[ISEA2008] Paul Brown — Far from the Main Stream

Abstract

This paper proposes that today’s computational and generative arts are the legitimate inheritors of the 20th century traditions of constructivism, systems, conceptual and process art. Often formed from close collaborations between art, science and technology this field of work also exhibits important aspects of contemporary culture and thought, including emergence, non-linearity, hypermediation, interaction, networking, self-similarity, self regulation and so on. They are also one historical root of the contemporary science of artificial life.

The Golden Age

Artists and other creatives began to use some of the earliest computer systems. In 1951 Geoff Hill wrote a simple music generator to run on CSIRAC — Australia’s first computer. A year later Christopher Strachey wrote Loveletters, a generative text work which ran on the Ferranti Mark 1, the UK’s first commercially produced computer system, at Manchester University.

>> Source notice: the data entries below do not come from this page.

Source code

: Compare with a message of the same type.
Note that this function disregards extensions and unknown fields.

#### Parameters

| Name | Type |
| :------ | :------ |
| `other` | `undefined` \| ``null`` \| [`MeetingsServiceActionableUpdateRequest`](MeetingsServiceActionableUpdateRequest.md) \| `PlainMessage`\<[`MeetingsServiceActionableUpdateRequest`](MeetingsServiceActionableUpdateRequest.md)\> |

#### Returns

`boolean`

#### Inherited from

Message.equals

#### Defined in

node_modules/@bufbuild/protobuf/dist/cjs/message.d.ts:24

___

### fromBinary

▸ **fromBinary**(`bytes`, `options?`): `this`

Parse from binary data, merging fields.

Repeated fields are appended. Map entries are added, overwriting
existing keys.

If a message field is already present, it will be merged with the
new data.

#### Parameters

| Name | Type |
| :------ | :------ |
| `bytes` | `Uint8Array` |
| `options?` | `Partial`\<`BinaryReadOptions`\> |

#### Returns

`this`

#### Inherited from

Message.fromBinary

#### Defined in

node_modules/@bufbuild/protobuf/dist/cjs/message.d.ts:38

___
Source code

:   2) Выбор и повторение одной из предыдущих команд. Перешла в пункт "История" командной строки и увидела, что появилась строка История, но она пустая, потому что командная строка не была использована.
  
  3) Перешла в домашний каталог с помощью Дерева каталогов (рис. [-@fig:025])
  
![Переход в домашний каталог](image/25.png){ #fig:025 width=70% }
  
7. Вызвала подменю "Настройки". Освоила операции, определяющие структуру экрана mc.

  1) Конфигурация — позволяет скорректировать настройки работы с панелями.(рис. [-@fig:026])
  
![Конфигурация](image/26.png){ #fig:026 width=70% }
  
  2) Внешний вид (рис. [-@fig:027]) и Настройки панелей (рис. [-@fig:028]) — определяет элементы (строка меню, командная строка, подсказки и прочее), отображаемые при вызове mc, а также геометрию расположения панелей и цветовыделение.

By the early 1960’s visual artists including Michael Noll, Bill Fetter, Freider Nake and Chuck Csuri had begun to employ digital computers and pen plotters to make their work. In 1965 Max Bense curated the first exhibition of computer art featuring the work of Georg Nees at the Studiengalerie der Techischen Hochschule in Stuttgart. A few months later Nees and Nake showed their work at Stuttgart’s Galerie Wendelin Niedlich. By 1968 Jasia Reichardt could curate Cybernetic Serendipity at London’s then-new ICA Gallery as the first historical survey of the field. The same year Jack Burnham wrote Beyond Modern Sculpture where he suggested that the future of the discipline was autonomous, reactive and interactive “life-simulation systems”.

Burnham’s own show Software — Information Technology: Its New Meaning for Art was held at The Jewish Museum in New York in 1970. It was intended to draw parallels between conceptual art and theories of information such as cybernetics, systems theory and formal languages. Across town at the MoMA Kynaston McShine’s Information show was an eclectic and idiosyncratic mix of conceptual formalism, linguistic and information theories and socio-political activism. Although some artists participated in both shows their ethos was distinctly different. Burnham proposed a revolutionary new direction for art along with the adoption of methodologies that would have closely aligned it with science and technology. McShine adopted a more traditionalist concept of the arts and Information included aspects of science and technology within an appropriative framework that proposed a different revolution and arguable one that was more acceptable for the conservative artworld.